▶ **Цель задания**
Определите, согласуется ли с отрывком о Гёте каждое из утверждений ниже. На каждое ответьте «да» или «нет» и приведите точную цитату из отрывка, которая решает дело.
1. Среди явлений, привлекавших Гёте, Фосслер называет сонет и октавы.
2. По Фосслеру, перечисленные явления прячут свою структуру в глубине.
3. Ландшафт римской Кампаньи описан с ясными контурами голых холмов.

▶ **Исходный фрагмент**
+-------+

О приверженности Гёте к таким произведениям, которые особо прозрачны для своей сущности, в свое время выразительно писал Карл Фосслер: «Нужно признать, что такой город, как Рим, что такой ландшафт, как ландшафт римской Кампаньи с его светом и небом, и ясными контурами голых холмов, и размытыми водой руслами рек, что античные и ренессансные строения, рафаэлевские живописные композиции, такие строфы, как сонет и октавы с их архитектоникой, короче говоря, что все это было особенно привлекательно для гетевского способа видеть вещи, что все это звало его к себе, шло ему навстречу и даже заключало в себе для него вызов. Каждое из поименованных явлений отличается тем, что выносит свою структуру на поверхность, тем самым выносит на поверхность и тайну своего становления, свой миф, — подобно стройной фигуре обнаженного человека. В таких случаях ему нет нужды заниматься анатомией, вкапываться в глубины»[797].

+-------+

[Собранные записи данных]
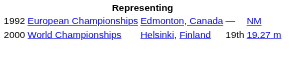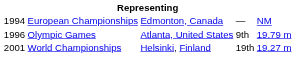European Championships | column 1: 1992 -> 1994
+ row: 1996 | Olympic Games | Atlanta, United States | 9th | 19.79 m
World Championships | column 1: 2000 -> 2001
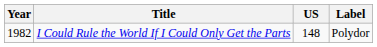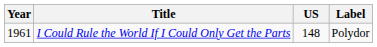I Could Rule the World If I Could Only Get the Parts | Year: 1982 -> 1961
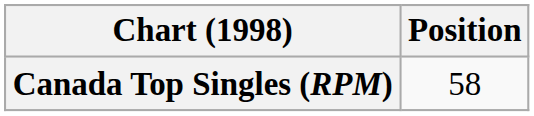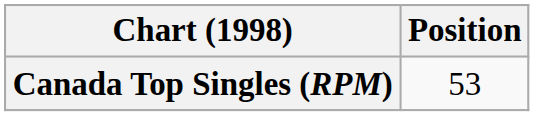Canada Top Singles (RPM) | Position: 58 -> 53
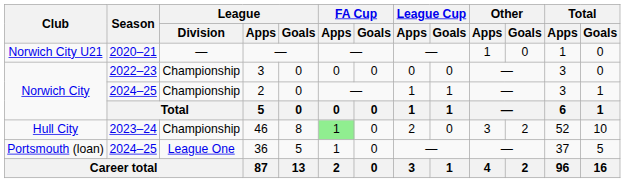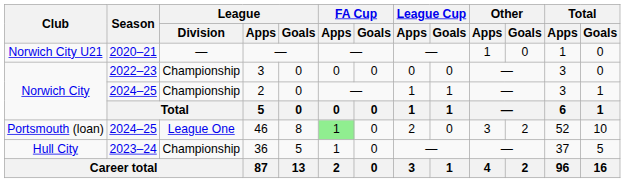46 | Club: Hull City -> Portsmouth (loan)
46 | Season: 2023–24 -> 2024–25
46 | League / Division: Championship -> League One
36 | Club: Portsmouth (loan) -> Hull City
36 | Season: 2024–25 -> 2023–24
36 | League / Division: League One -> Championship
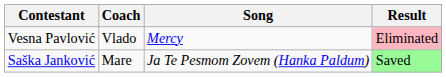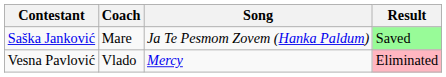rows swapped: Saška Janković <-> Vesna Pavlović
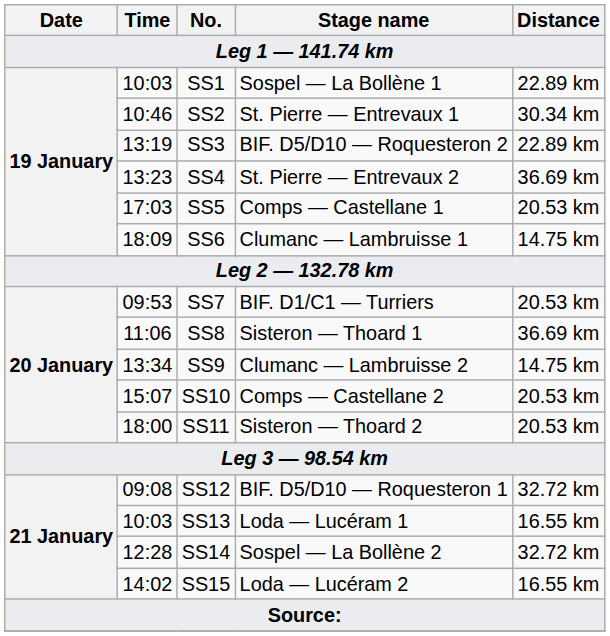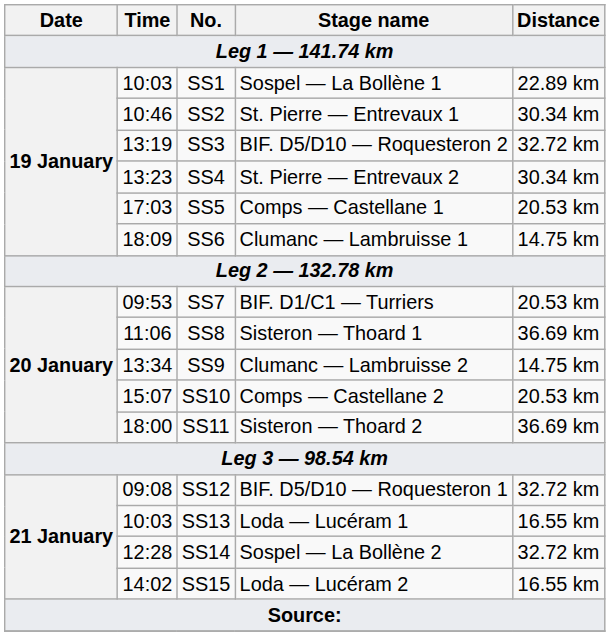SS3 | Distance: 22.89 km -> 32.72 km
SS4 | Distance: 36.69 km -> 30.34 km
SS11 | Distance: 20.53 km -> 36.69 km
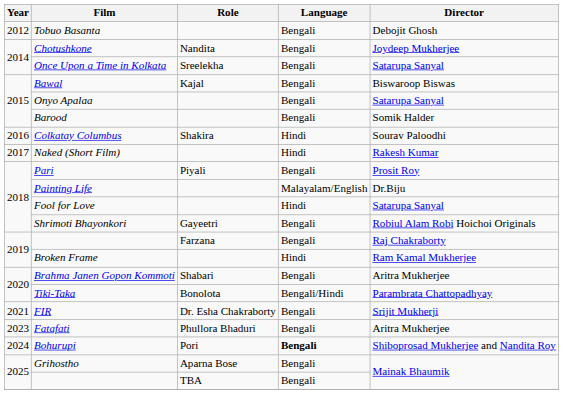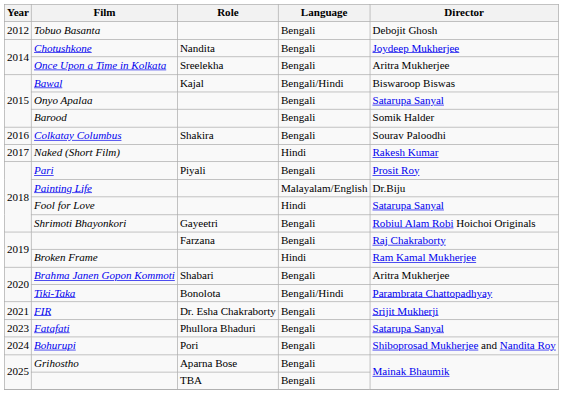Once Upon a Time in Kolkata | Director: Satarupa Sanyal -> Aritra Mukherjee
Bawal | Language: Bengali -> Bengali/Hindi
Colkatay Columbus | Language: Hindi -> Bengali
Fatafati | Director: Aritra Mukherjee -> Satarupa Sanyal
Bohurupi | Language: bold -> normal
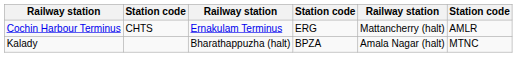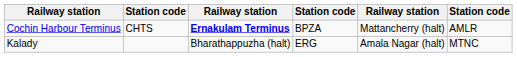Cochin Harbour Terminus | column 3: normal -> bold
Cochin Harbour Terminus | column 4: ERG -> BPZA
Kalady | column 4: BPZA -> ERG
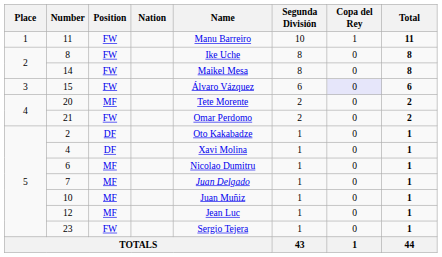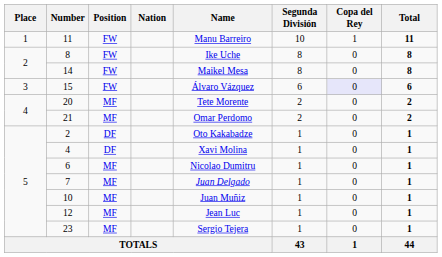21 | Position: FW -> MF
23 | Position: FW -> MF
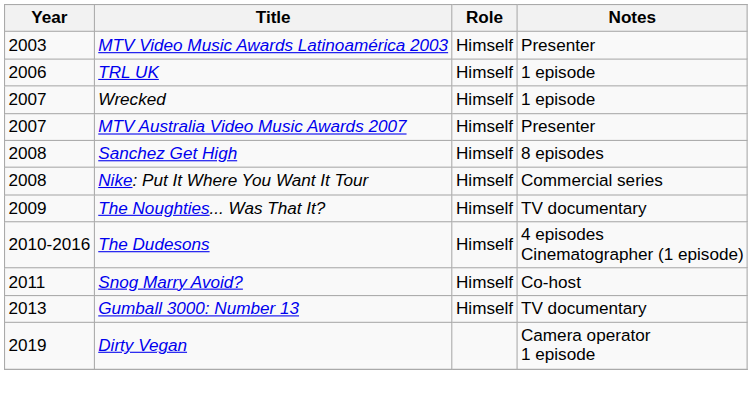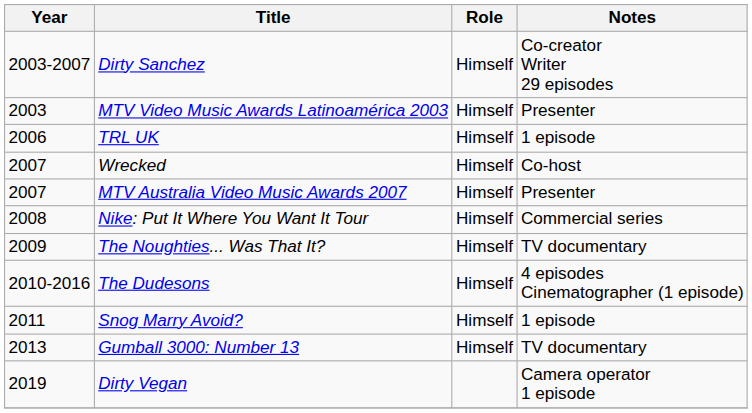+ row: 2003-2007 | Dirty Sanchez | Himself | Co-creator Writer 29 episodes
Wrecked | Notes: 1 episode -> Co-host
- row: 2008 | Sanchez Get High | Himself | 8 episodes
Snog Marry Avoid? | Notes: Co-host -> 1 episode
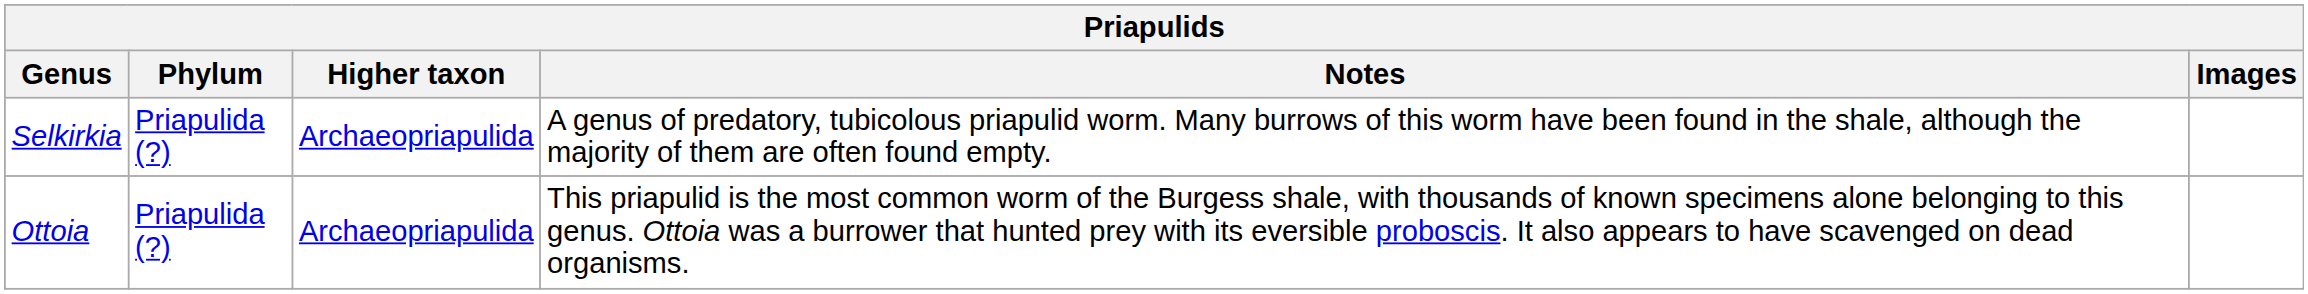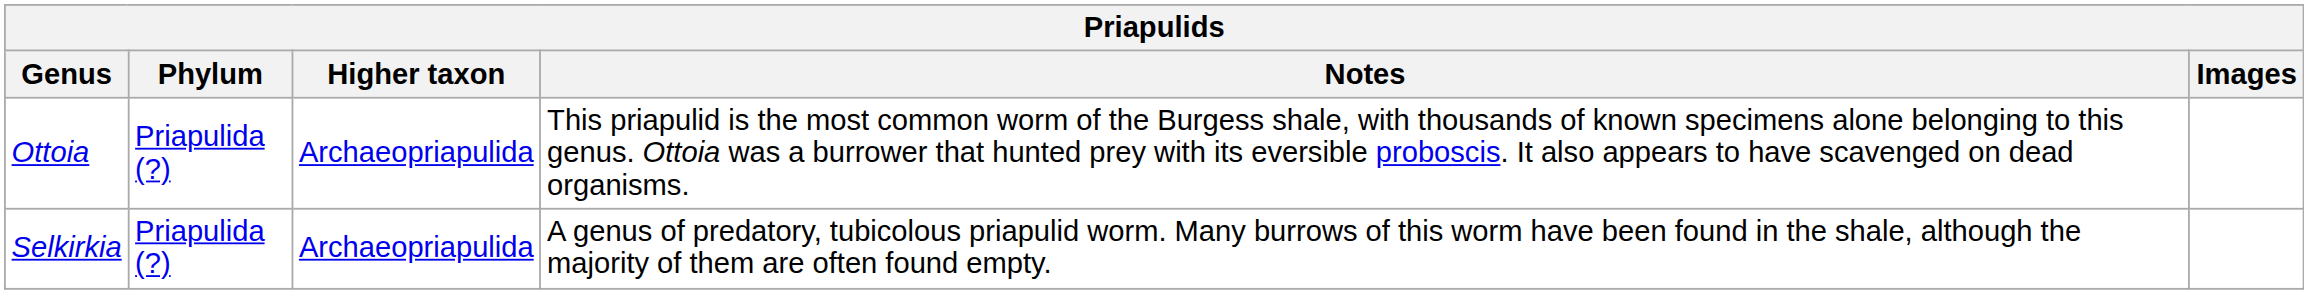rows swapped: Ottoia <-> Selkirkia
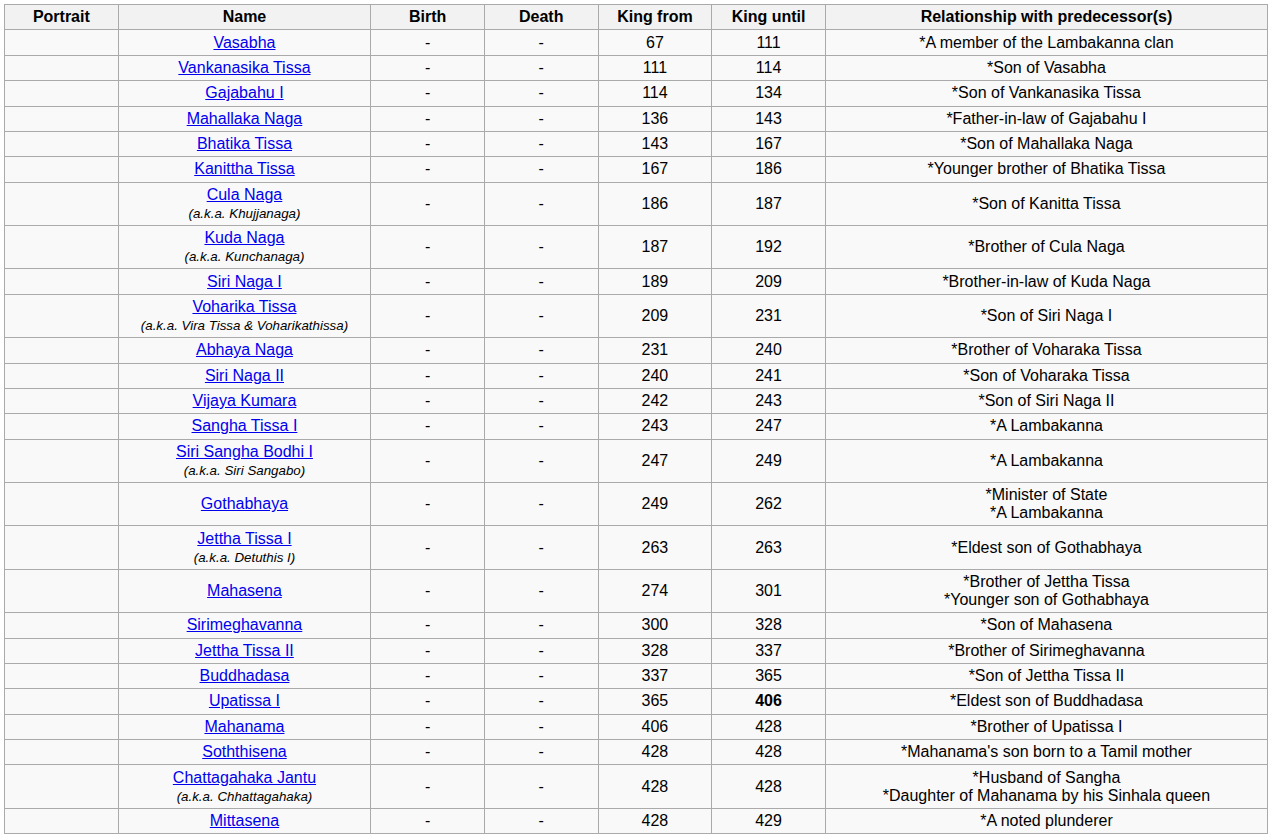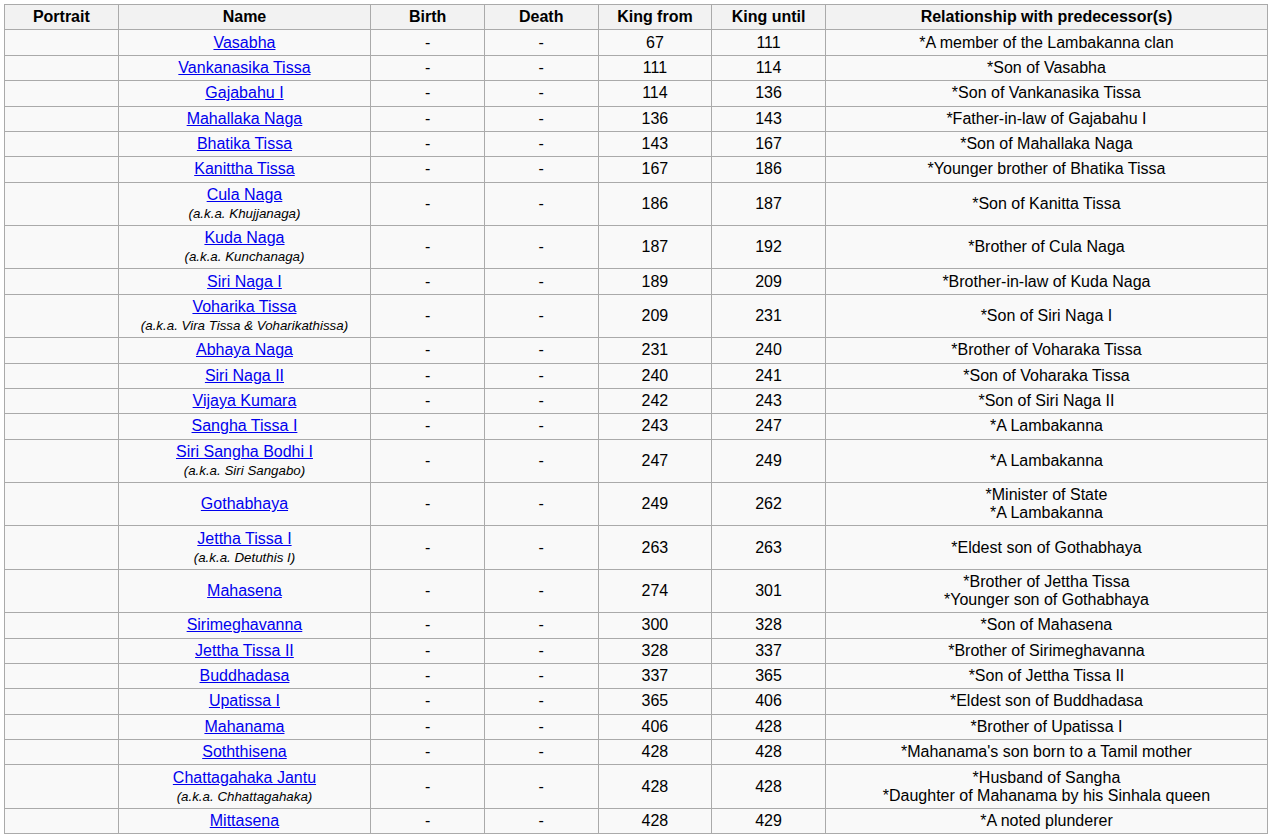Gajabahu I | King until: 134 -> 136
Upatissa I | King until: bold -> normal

+-------+

▶ **Ответ**
1. Да: «такие строфы, как сонет и октавы с их архитектоникой».
2. Нет: «выносит свою структуру на поверхность».
3. Да: «и ясными контурами голых холмов».